Planejamento é a chave para a autonomia financeira e o combate ao superendividamento

por: André Vita

Planejamento financeiro é a base da autonomia e a melhor defesa contra o superendividamento. Antecipar gastos e entender o destino de cada real permite que o consumidor mantenha o poder de escolha sobre sua vida.

O cenário do endividamento no Brasil

De acordo com a Pesquisa da CNC de 2026, o Brasil atingiu em março a marca de 80,2% das famílias endividadas. Na Bahia, 43,6% da população fechou o mês de fevereiro em inadimplência, e 12,6% afirmam não ter nenhuma condição de pagar o que devem, evidenciando o abismo do superendividamento.

O cartão de crédito como principal vilão

O cartão de crédito lidera o ranking das dívidas, seguido por contas básicas como água, luz e gás. Juros altos e pagamentos mínimos transformam compromissos temporários em problemas duradouros quando não há planejamento.

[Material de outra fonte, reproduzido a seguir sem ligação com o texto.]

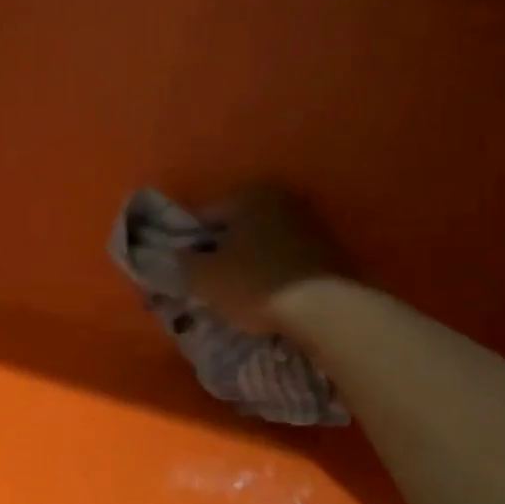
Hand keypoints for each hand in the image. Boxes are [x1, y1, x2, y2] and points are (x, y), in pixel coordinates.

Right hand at [180, 182, 345, 330]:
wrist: (320, 309)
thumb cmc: (253, 284)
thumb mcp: (202, 277)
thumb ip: (182, 261)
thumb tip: (178, 256)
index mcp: (248, 194)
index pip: (202, 217)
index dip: (186, 245)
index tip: (181, 271)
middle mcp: (281, 198)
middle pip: (234, 229)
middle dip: (218, 253)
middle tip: (206, 285)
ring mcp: (308, 222)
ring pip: (259, 244)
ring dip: (245, 263)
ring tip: (235, 294)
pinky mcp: (326, 249)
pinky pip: (282, 259)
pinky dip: (269, 272)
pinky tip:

Diagnóstico e palavra da especialista

“O orçamento não deve ser visto como uma restrição, mas como um mapa de liberdade. Quando a pessoa visualiza exatamente para onde o dinheiro está indo, ela recupera o poder de decisão e deixa de ser vulnerável às armadilhas do crédito fácil. Planejar é um ato de proteção à dignidade da família”, afirma Flávia Marimpietri, coordenadora do Núcleo de Prevenção e Tratamento ao Superendividamento da Faculdade Baiana de Direito.

Como organizar as contas

A orientação inicial é fazer um diagnóstico completo do orçamento familiar e adotar ferramentas simples de controle.

  • Registre todas as fontes de renda, incluindo benefícios como Bolsa Família ou aposentadoria.
  • Liste gastos fixos e variáveis e classifique-os por prioridade.
  • Estabeleça metas de curto e longo prazo para quitação de dívidas e formação de reserva.

A força da planilha e do diálogo

O controle financeiro começa com transparência. Mantenha uma planilha de Orçamento Familiar, digital ou em papel. Discuta dívidas e prioridades com a família antes de tomar decisões: o compromisso coletivo evita que o orçamento seja comprometido por gastos individuais.

O consumo consciente como defesa

Adote hábitos que reduzam compras impulsivas e protejam o planejamento.

  • Evite shoppings por conveniência — não use centros comerciais para resolver tarefas cotidianas que podem ser feitas de forma mais econômica.
  • Não leve crianças às compras — pesquisas mostram que crianças influenciam grande parte das decisões de compra.
  • Higiene digital — desative notificações de aplicativos de compras ou desinstale-os para evitar ofertas relâmpago.

Proteção jurídica e cuidados com o crédito

Planejar também é saber contratar. Desconfie de facilidades excessivas e consulte um advogado ou especialista antes de renegociar dívidas ou assinar contratos. Procure ajuda da Defensoria Pública da Bahia quando necessário.

  • Evite venda casada e exija informações claras sobre o Custo Efetivo Total (CET).
  • Prefira atendimento presencial para contratos de empréstimo quando possível.

Sobre a formação

O curso de Educação Financeira, uma parceria entre a Baiana de Direito e a Defensoria Pública da Bahia, continuará com encontros mensais até o final de 2026. A próxima aula abordará o tema “Como economizar no seu dia a dia”, com estratégias práticas para reduzir custos fixos e otimizar a renda.